WHAT YOU HAVE TO DO - Take every line of the material and reproduce it exactly.

+++ DATA PROVIDED +++

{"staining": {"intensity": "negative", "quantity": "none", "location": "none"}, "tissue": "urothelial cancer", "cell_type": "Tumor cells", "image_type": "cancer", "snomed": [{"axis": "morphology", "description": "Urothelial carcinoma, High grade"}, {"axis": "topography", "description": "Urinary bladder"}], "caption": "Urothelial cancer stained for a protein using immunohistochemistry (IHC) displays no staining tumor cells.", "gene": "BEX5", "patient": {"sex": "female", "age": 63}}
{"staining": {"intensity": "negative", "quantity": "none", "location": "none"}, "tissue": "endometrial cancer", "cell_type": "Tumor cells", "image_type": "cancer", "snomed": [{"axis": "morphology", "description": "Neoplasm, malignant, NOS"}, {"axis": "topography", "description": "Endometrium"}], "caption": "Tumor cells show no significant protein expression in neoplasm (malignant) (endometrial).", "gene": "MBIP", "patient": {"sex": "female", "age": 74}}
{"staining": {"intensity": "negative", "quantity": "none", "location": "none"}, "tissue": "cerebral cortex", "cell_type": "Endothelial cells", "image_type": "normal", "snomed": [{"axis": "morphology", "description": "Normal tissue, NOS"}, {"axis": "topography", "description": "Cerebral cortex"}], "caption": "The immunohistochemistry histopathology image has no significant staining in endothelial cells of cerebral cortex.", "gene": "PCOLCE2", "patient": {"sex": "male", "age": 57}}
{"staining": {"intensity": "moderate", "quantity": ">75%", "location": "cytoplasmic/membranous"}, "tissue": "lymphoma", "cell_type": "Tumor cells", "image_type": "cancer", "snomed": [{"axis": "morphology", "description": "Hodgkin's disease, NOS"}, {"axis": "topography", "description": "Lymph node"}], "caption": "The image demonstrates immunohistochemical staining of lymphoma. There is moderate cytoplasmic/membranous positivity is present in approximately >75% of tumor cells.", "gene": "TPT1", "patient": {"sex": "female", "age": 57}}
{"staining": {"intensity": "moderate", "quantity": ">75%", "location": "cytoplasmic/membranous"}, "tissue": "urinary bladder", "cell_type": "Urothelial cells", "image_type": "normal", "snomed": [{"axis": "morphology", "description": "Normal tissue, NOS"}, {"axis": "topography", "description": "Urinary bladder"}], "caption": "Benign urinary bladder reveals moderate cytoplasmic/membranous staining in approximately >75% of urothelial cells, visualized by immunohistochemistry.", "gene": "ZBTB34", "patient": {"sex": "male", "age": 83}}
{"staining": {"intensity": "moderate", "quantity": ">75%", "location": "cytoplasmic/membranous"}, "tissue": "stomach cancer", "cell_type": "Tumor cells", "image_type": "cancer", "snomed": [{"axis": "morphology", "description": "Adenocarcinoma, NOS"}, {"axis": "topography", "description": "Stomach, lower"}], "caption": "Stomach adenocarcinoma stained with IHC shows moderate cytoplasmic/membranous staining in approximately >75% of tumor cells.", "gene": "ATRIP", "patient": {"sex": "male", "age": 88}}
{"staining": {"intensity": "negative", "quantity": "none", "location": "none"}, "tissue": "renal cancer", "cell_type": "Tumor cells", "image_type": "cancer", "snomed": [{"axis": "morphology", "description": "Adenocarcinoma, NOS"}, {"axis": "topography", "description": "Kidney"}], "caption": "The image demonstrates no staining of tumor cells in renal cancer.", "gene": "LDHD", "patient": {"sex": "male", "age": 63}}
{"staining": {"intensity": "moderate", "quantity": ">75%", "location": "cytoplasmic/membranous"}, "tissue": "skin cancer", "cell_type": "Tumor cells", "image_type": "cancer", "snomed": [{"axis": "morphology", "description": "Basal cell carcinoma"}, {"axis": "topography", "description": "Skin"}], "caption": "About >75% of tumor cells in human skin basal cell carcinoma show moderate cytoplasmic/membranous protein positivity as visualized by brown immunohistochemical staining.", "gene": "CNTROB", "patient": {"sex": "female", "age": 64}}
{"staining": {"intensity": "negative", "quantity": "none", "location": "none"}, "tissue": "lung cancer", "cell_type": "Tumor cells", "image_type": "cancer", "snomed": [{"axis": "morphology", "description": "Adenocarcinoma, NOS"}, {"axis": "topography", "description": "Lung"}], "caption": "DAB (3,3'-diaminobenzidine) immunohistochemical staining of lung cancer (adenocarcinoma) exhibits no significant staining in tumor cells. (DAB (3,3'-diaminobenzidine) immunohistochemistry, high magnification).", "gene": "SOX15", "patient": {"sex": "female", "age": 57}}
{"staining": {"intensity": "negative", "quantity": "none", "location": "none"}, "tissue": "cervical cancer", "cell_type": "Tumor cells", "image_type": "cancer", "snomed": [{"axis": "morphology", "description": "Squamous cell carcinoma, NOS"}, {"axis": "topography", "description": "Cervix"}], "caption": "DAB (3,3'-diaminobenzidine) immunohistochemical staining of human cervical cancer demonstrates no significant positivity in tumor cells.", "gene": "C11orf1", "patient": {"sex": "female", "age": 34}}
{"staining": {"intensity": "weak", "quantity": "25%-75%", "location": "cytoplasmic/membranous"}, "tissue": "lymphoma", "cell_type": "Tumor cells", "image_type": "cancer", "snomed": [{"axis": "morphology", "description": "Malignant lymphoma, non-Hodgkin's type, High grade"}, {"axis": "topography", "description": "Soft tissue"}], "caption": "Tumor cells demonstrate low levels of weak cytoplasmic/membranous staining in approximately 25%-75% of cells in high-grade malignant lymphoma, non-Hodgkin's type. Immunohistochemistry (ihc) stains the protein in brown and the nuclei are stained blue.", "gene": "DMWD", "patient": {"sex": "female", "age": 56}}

+++

OUTPUT FOR THIS TASK -
{"staining": {"intensity": "negative", "quantity": "none", "location": "none"}, "tissue": "urothelial cancer", "cell_type": "Tumor cells", "image_type": "cancer", "snomed": [{"axis": "morphology", "description": "Urothelial carcinoma, High grade"}, {"axis": "topography", "description": "Urinary bladder"}], "caption": "Urothelial cancer stained for a protein using immunohistochemistry (IHC) displays no staining tumor cells.", "gene": "BEX5", "patient": {"sex": "female", "age": 63}}
{"staining": {"intensity": "negative", "quantity": "none", "location": "none"}, "tissue": "endometrial cancer", "cell_type": "Tumor cells", "image_type": "cancer", "snomed": [{"axis": "morphology", "description": "Neoplasm, malignant, NOS"}, {"axis": "topography", "description": "Endometrium"}], "caption": "Tumor cells show no significant protein expression in neoplasm (malignant) (endometrial).", "gene": "MBIP", "patient": {"sex": "female", "age": 74}}
{"staining": {"intensity": "negative", "quantity": "none", "location": "none"}, "tissue": "cerebral cortex", "cell_type": "Endothelial cells", "image_type": "normal", "snomed": [{"axis": "morphology", "description": "Normal tissue, NOS"}, {"axis": "topography", "description": "Cerebral cortex"}], "caption": "The immunohistochemistry histopathology image has no significant staining in endothelial cells of cerebral cortex.", "gene": "PCOLCE2", "patient": {"sex": "male", "age": 57}}
{"staining": {"intensity": "moderate", "quantity": ">75%", "location": "cytoplasmic/membranous"}, "tissue": "lymphoma", "cell_type": "Tumor cells", "image_type": "cancer", "snomed": [{"axis": "morphology", "description": "Hodgkin's disease, NOS"}, {"axis": "topography", "description": "Lymph node"}], "caption": "The image demonstrates immunohistochemical staining of lymphoma. There is moderate cytoplasmic/membranous positivity is present in approximately >75% of tumor cells.", "gene": "TPT1", "patient": {"sex": "female", "age": 57}}
{"staining": {"intensity": "moderate", "quantity": ">75%", "location": "cytoplasmic/membranous"}, "tissue": "urinary bladder", "cell_type": "Urothelial cells", "image_type": "normal", "snomed": [{"axis": "morphology", "description": "Normal tissue, NOS"}, {"axis": "topography", "description": "Urinary bladder"}], "caption": "Benign urinary bladder reveals moderate cytoplasmic/membranous staining in approximately >75% of urothelial cells, visualized by immunohistochemistry.", "gene": "ZBTB34", "patient": {"sex": "male", "age": 83}}
{"staining": {"intensity": "moderate", "quantity": ">75%", "location": "cytoplasmic/membranous"}, "tissue": "stomach cancer", "cell_type": "Tumor cells", "image_type": "cancer", "snomed": [{"axis": "morphology", "description": "Adenocarcinoma, NOS"}, {"axis": "topography", "description": "Stomach, lower"}], "caption": "Stomach adenocarcinoma stained with IHC shows moderate cytoplasmic/membranous staining in approximately >75% of tumor cells.", "gene": "ATRIP", "patient": {"sex": "male", "age": 88}}
{"staining": {"intensity": "negative", "quantity": "none", "location": "none"}, "tissue": "renal cancer", "cell_type": "Tumor cells", "image_type": "cancer", "snomed": [{"axis": "morphology", "description": "Adenocarcinoma, NOS"}, {"axis": "topography", "description": "Kidney"}], "caption": "The image demonstrates no staining of tumor cells in renal cancer.", "gene": "LDHD", "patient": {"sex": "male", "age": 63}}
{"staining": {"intensity": "moderate", "quantity": ">75%", "location": "cytoplasmic/membranous"}, "tissue": "skin cancer", "cell_type": "Tumor cells", "image_type": "cancer", "snomed": [{"axis": "morphology", "description": "Basal cell carcinoma"}, {"axis": "topography", "description": "Skin"}], "caption": "About >75% of tumor cells in human skin basal cell carcinoma show moderate cytoplasmic/membranous protein positivity as visualized by brown immunohistochemical staining.", "gene": "CNTROB", "patient": {"sex": "female", "age": 64}}
{"staining": {"intensity": "negative", "quantity": "none", "location": "none"}, "tissue": "lung cancer", "cell_type": "Tumor cells", "image_type": "cancer", "snomed": [{"axis": "morphology", "description": "Adenocarcinoma, NOS"}, {"axis": "topography", "description": "Lung"}], "caption": "DAB (3,3'-diaminobenzidine) immunohistochemical staining of lung cancer (adenocarcinoma) exhibits no significant staining in tumor cells. (DAB (3,3'-diaminobenzidine) immunohistochemistry, high magnification).", "gene": "SOX15", "patient": {"sex": "female", "age": 57}}
{"staining": {"intensity": "negative", "quantity": "none", "location": "none"}, "tissue": "cervical cancer", "cell_type": "Tumor cells", "image_type": "cancer", "snomed": [{"axis": "morphology", "description": "Squamous cell carcinoma, NOS"}, {"axis": "topography", "description": "Cervix"}], "caption": "DAB (3,3'-diaminobenzidine) immunohistochemical staining of human cervical cancer demonstrates no significant positivity in tumor cells.", "gene": "C11orf1", "patient": {"sex": "female", "age": 34}}
{"staining": {"intensity": "weak", "quantity": "25%-75%", "location": "cytoplasmic/membranous"}, "tissue": "lymphoma", "cell_type": "Tumor cells", "image_type": "cancer", "snomed": [{"axis": "morphology", "description": "Malignant lymphoma, non-Hodgkin's type, High grade"}, {"axis": "topography", "description": "Soft tissue"}], "caption": "Tumor cells demonstrate low levels of weak cytoplasmic/membranous staining in approximately 25%-75% of cells in high-grade malignant lymphoma, non-Hodgkin's type. Immunohistochemistry (ihc) stains the protein in brown and the nuclei are stained blue.", "gene": "DMWD", "patient": {"sex": "female", "age": 56}}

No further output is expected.